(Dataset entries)
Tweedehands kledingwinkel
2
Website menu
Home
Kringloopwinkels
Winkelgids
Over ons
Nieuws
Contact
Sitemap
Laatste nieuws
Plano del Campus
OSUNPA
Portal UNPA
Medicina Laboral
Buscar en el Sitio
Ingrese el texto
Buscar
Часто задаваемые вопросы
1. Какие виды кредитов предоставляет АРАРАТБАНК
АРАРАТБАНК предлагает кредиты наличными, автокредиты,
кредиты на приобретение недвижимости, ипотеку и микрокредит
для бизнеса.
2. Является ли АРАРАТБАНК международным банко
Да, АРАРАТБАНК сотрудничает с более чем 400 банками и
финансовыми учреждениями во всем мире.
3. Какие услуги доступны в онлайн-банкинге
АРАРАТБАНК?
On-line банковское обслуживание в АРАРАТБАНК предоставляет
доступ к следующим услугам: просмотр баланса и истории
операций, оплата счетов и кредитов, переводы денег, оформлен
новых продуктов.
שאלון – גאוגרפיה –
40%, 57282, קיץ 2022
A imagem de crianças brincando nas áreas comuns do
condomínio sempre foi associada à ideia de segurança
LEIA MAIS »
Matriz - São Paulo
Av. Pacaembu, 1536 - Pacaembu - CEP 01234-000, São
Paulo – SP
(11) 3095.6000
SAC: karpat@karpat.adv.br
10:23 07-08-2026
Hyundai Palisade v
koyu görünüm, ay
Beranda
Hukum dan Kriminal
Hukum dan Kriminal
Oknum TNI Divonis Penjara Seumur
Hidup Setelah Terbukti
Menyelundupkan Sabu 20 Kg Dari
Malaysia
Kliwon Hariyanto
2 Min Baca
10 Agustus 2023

■ **DIRECTIONS FOR THIS TASK**
Transcribe each record exactly. Leave nothing out.

■ **RESPONSE TO THE TASK**
Tweedehands kledingwinkel
2
Website menu
Home
Kringloopwinkels
Winkelgids
Over ons
Nieuws
Contact
Sitemap
Laatste nieuws
Plano del Campus
OSUNPA
Portal UNPA
Medicina Laboral
Buscar en el Sitio
Ingrese el texto
Buscar
Часто задаваемые вопросы
1. Какие виды кредитов предоставляет АРАРАТБАНК
АРАРАТБАНК предлагает кредиты наличными, автокредиты,
кредиты на приобретение недвижимости, ипотеку и микрокредит
для бизнеса.
2. Является ли АРАРАТБАНК международным банко
Да, АРАРАТБАНК сотрудничает с более чем 400 банками и
финансовыми учреждениями во всем мире.
3. Какие услуги доступны в онлайн-банкинге
АРАРАТБАНК?
On-line банковское обслуживание в АРАРАТБАНК предоставляет
доступ к следующим услугам: просмотр баланса и истории
операций, оплата счетов и кредитов, переводы денег, оформлен
новых продуктов.
שאלון – גאוגרפיה –
40%, 57282, קיץ 2022
A imagem de crianças brincando nas áreas comuns do
condomínio sempre foi associada à ideia de segurança
LEIA MAIS »
Matriz - São Paulo
Av. Pacaembu, 1536 - Pacaembu - CEP 01234-000, São
Paulo – SP
(11) 3095.6000
SAC: karpat@karpat.adv.br
10:23 07-08-2026
Hyundai Palisade v
koyu görünüm, ay
Beranda
Hukum dan Kriminal
Hukum dan Kriminal
Oknum TNI Divonis Penjara Seumur
Hidup Setelah Terbukti
Menyelundupkan Sabu 20 Kg Dari
Malaysia
Kliwon Hariyanto
2 Min Baca
10 Agustus 2023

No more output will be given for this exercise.